The other thing is, when you’re down in the tube network, you can be walking along a line that you’re told is a line that’s been put out of service and there’s no power … but there are other tunnels adjacent to that tunnel which are working tunnels, and you can hear the trains. And when you’ve got a curve up ahead of you and you can hear a train coming, it’s terrifying. We had guides with us saying, “Don’t worry, it’s not on this line,” but you can hear it coming and you can feel the ground rumbling, and you think, “Well, any second — ” And actually, because we did a lot of that scouting quite early on, it really infected the show.
Jim Field Smith on the set of ‘Hijack’ Season 2 (Courtesy of Apple TV)
Was it really necessary to kill off Kai (Jude Cudjoe) between Seasons 1 and 2?
I’ll turn that back to you, because this is a conversation we had a million times in the writers’ room. What else could we have done that would have pushed Sam to do the things that he does in this season? Because once you’ve decided we’re going to basically make Sam bad, or at least seem to be bad, and although we realize he’s being coerced, he is still doing some pretty morally questionable things.
Are Marsha and Daniel still together? Is there a chance that Marsha and Sam could get back together?
Marsha and Daniel are together in this season. She’s gone to get away from everybody, she’s not getting away from Daniel [specifically]. She needs that headspace. But of course, the big will they-won’t they of both seasons is obviously Sam and Marsha have this connection.
I think there’s always going to be this bond between them, and that’s why we wanted to end the show on Sam calling her and him hearing her voice.
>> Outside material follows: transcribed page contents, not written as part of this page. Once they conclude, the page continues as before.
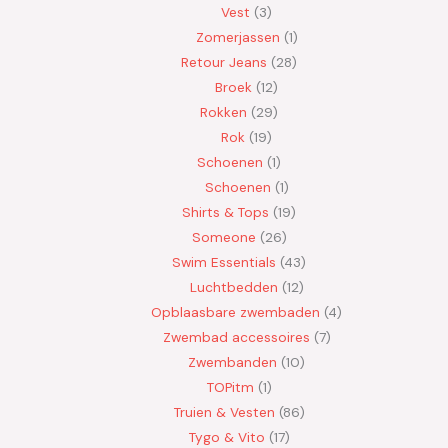
Vest
3
Zomerjassen
1
Retour Jeans
28
Broek
12
Rokken
29
Rok
19
Schoenen
1
Schoenen
1
Shirts & Tops
19
Someone
26
Swim Essentials
43
Luchtbedden
12
Opblaasbare zwembaden
4
Zwembad accessoires
7
Zwembanden
10
TOPitm
1
Truien & Vesten
86
Tygo & Vito
17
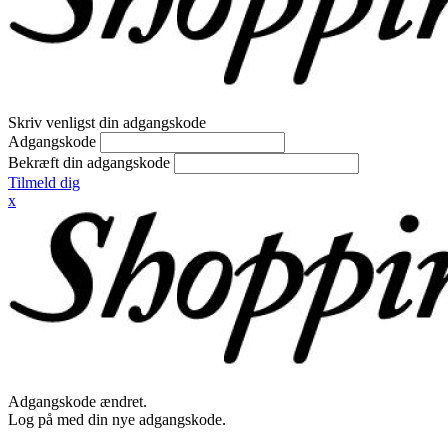
Skriv venligst din adgangskode
Adgangskode
Bekræft din adgangskode
Tilmeld dig
x
Adgangskode ændret.
Log på med din nye adgangskode.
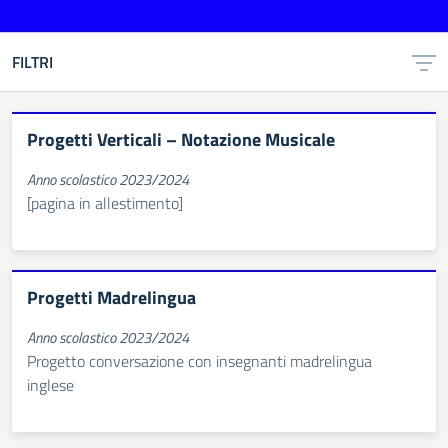
FILTRI
Progetti Verticali – Notazione Musicale
Anno scolastico 2023/2024
[pagina in allestimento]
Progetti Madrelingua
Anno scolastico 2023/2024
Progetto conversazione con insegnanti madrelingua
inglese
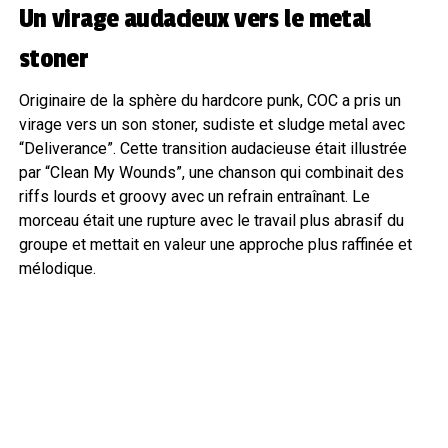
Un virage audacieux vers le metal
stoner
Originaire de la sphère du hardcore punk, COC a pris un
virage vers un son stoner, sudiste et sludge metal avec
“Deliverance”. Cette transition audacieuse était illustrée
par “Clean My Wounds”, une chanson qui combinait des
riffs lourds et groovy avec un refrain entraînant. Le
morceau était une rupture avec le travail plus abrasif du
groupe et mettait en valeur une approche plus raffinée et
mélodique.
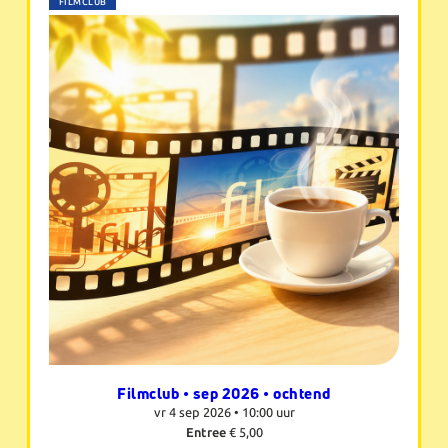
FILMCLUB
Filmclub • sep 2026 • ochtend
vr 4 sep 2026 •
10:00 uur
Entree
€ 5,00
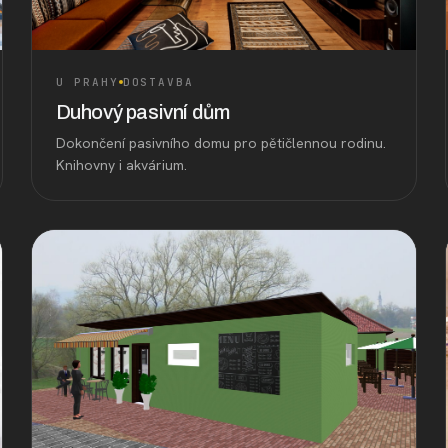
U PRAHY
DOSTAVBA
Duhový pasivní dům
Dokončení pasivního domu pro pětičlennou rodinu.
Knihovny i akvárium.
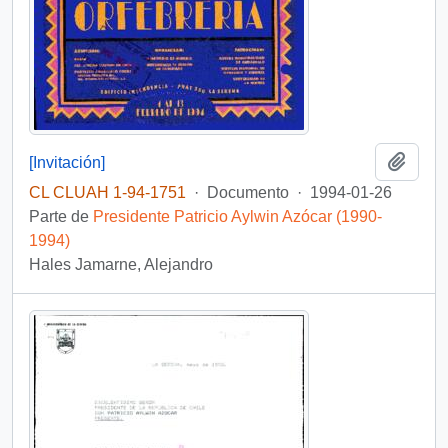
Añadi
[Invitación]
CL CLUAH 1-94-1751
·
Documento
·
1994-01-26
Parte de
Presidente Patricio Aylwin Azócar (1990-
1994)
Hales Jamarne, Alejandro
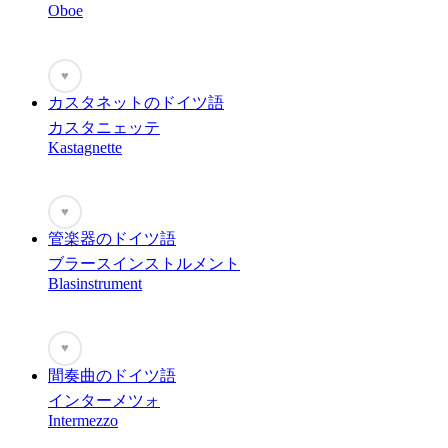
Oboe
♥
カスタネットのドイツ語
カスタニェッテ
Kastagnette
♥
管楽器のドイツ語
ブラースインストルメント
Blasinstrument
♥
間奏曲のドイツ語
インターメツォ
Intermezzo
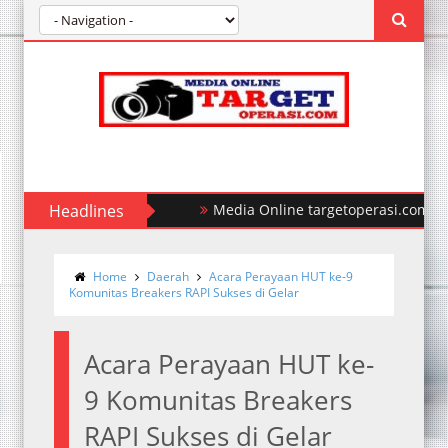
Headlines
Polda Sumut Ungkap Kasus Perampoka
Home
Daerah
Acara Perayaan HUT ke-9
Komunitas Breakers RAPI Sukses di Gelar
Acara Perayaan HUT ke-
9 Komunitas Breakers
RAPI Sukses di Gelar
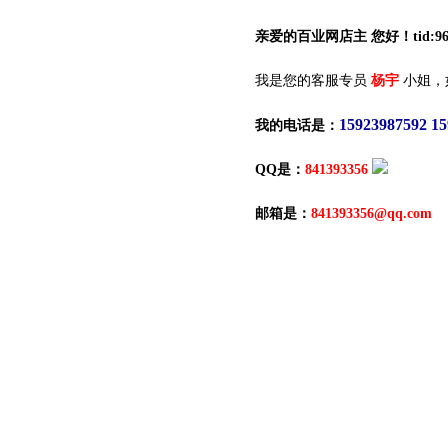
亲爱的百业网店主 您好！tid:964
我是您的客服专员
杨宇
小姐，
15923987592 1
我的电话是：
QQ是：
841393356
邮箱是：
841393356@qq.com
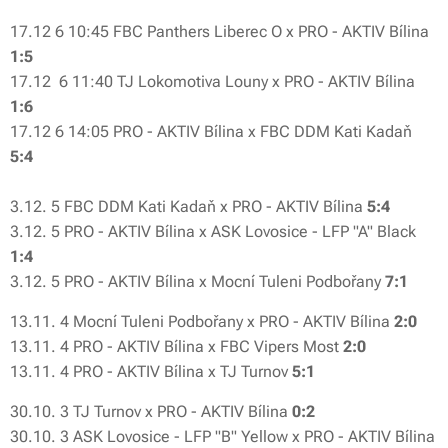
17.12 6 10:45 FBC Panthers Liberec O x PRO - AKTIV Bílina
1:5
17.12 6 11:40 TJ Lokomotiva Louny x PRO - AKTIV Bílina
1:6
17.12 6 14:05 PRO - AKTIV Bílina x FBC DDM Kati Kadaň
5:4
3.12. 5 FBC DDM Kati Kadaň x PRO - AKTIV Bílina
5:4
3.12. 5 PRO - AKTIV Bílina x ASK Lovosice - LFP "A" Black
1:4
3.12. 5 PRO - AKTIV Bílina x Mocní Tuleni Podbořany
7:1
13.11. 4 Mocní Tuleni Podbořany x PRO - AKTIV Bílina
2:0
13.11. 4 PRO - AKTIV Bílina x FBC Vipers Most
2:0
13.11. 4 PRO - AKTIV Bílina x TJ Turnov
5:1
30.10. 3 TJ Turnov x PRO - AKTIV Bílina
0:2
30.10. 3 ASK Lovosice - LFP "B" Yellow x PRO - AKTIV Bílina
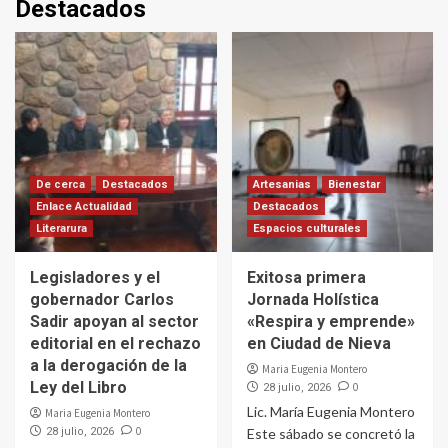
Destacados
De cerca
Destacados
Artesanias
Bienestar
Enlace Actualidad
Destacados
Literarura
Espacios culturales
Legisladores y el
Exitosa primera
gobernador Carlos
Jornada Holística
Sadir apoyan al sector
«Respira y emprende»
editorial en el rechazo
en Ciudad de Nieva
a la derogación de la
Maria Eugenia Montero
Ley del Libro
0
28 julio, 2026
Lic. María Eugenia Montero
Maria Eugenia Montero
0
28 julio, 2026
Este sábado se concretó la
Because it doesn’t matter whether romantically they’re involved or not. It’s just these are two people that are intimately connected.
Did John Bailey-Brown survive the blast?
Anybody who was on that train would not have survived.
Obviously Sam and Otto (Christian Näthe) managed to get off…
Otto and Sam got off before the train exploded, I think is the implication, and John Bailey-Brown was obviously handcuffed to a pole.
Given we find out in the season finale that Stuart Atterton is the mastermind behind both the U-Bahn hijacking and Kai’s death, there’s obviously got to be a Season 3 so Sam can settle some scores. What can you tell me about it? Will it be on a boat?
I don’t really think so much like that. I think more like, is there more story for Sam? It’s not so much like, “Oh, could we do it again?” Because, of course, you can do it again. Do I want to do it again, that’s a different conversation. Right now I’ve literally just delivered this season.
If Apple decide they want another bite of the of the “Hijack” cherry, the question I will always ask is, what story is there for Sam? Not, where can we do it, but why? Of course, yeah, it could be on a boat. It could be on an e-bike, it could be in the back of a limo, it could be, you know, a submarine. Or it could transcend the “Hijack” format and it could move into a different arena. But that’s what I mean. The precinct is kind of irrelevant. It’s more about “Where could Sam go?”
As you said, Stuart’s still alive, there’s obviously beef between those two, so clearly, there’s different routes we could go down. I definitely don’t think we’ll be doing like, “Oh, Sam Nelson is now a guy that just bad shit happens to him all the time.” It’s got to be connected in the same way that Season 2 is connected to Season 1. If we did a Season 3, it would have to be connected to Season 2. You can’t just go, “Well, this is just a successful show, so we’re just going to carry on making it.” I’m not interested in that. I don’t think anyone’s interested in watching that either.
Season 1 and Season 2 of “Hijack” are streaming on Apple TV now.